> **Stored items from a collection**:
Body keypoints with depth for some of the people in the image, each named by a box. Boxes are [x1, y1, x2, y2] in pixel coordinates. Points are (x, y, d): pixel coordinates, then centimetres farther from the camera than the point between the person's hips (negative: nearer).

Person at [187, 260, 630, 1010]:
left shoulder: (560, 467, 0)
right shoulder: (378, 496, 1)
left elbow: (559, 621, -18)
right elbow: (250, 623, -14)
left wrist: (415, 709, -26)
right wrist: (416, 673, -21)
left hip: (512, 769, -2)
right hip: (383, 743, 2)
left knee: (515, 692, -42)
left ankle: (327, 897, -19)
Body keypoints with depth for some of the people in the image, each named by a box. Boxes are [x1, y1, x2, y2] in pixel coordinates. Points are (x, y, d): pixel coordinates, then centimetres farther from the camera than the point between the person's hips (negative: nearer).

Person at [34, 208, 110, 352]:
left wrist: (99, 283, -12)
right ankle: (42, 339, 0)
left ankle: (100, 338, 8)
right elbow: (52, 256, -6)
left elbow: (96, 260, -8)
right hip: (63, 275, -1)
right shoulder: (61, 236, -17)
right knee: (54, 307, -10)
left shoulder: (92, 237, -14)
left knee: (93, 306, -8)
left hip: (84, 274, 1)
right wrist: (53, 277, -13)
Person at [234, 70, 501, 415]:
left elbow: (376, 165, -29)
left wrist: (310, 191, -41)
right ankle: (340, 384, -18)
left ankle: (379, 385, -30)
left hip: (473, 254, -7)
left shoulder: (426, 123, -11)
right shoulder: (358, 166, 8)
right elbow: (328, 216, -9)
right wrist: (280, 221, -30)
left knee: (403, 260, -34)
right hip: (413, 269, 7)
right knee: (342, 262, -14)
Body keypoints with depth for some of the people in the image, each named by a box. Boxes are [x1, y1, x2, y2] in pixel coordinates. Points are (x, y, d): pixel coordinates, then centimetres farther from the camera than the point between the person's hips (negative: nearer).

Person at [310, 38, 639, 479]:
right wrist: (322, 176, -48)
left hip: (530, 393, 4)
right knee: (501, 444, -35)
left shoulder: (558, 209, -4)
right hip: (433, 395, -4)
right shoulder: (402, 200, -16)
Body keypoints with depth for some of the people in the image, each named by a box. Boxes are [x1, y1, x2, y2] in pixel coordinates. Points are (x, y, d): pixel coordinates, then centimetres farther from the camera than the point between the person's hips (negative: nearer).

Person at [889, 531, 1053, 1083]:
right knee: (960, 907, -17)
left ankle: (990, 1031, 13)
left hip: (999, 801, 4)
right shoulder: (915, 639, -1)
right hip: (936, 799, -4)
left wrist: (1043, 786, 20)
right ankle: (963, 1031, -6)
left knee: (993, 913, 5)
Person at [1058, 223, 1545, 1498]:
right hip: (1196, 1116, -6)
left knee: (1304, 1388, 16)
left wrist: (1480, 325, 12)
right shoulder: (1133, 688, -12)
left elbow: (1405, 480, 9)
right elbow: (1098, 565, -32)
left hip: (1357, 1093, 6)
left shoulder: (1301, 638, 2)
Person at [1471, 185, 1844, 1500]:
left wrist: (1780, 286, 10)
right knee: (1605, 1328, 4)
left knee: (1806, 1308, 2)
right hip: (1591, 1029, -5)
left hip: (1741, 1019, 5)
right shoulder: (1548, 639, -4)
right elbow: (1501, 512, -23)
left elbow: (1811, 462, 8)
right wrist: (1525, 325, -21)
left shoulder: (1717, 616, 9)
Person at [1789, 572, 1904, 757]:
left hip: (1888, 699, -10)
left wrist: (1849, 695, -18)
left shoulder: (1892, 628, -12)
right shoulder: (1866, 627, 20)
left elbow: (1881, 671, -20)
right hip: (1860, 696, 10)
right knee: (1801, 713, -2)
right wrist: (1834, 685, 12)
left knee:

> **Problem statement**: Count the lines in the rows above that contain the word "ankle" and reply with only the number.

> **Answer to the exercise**: 7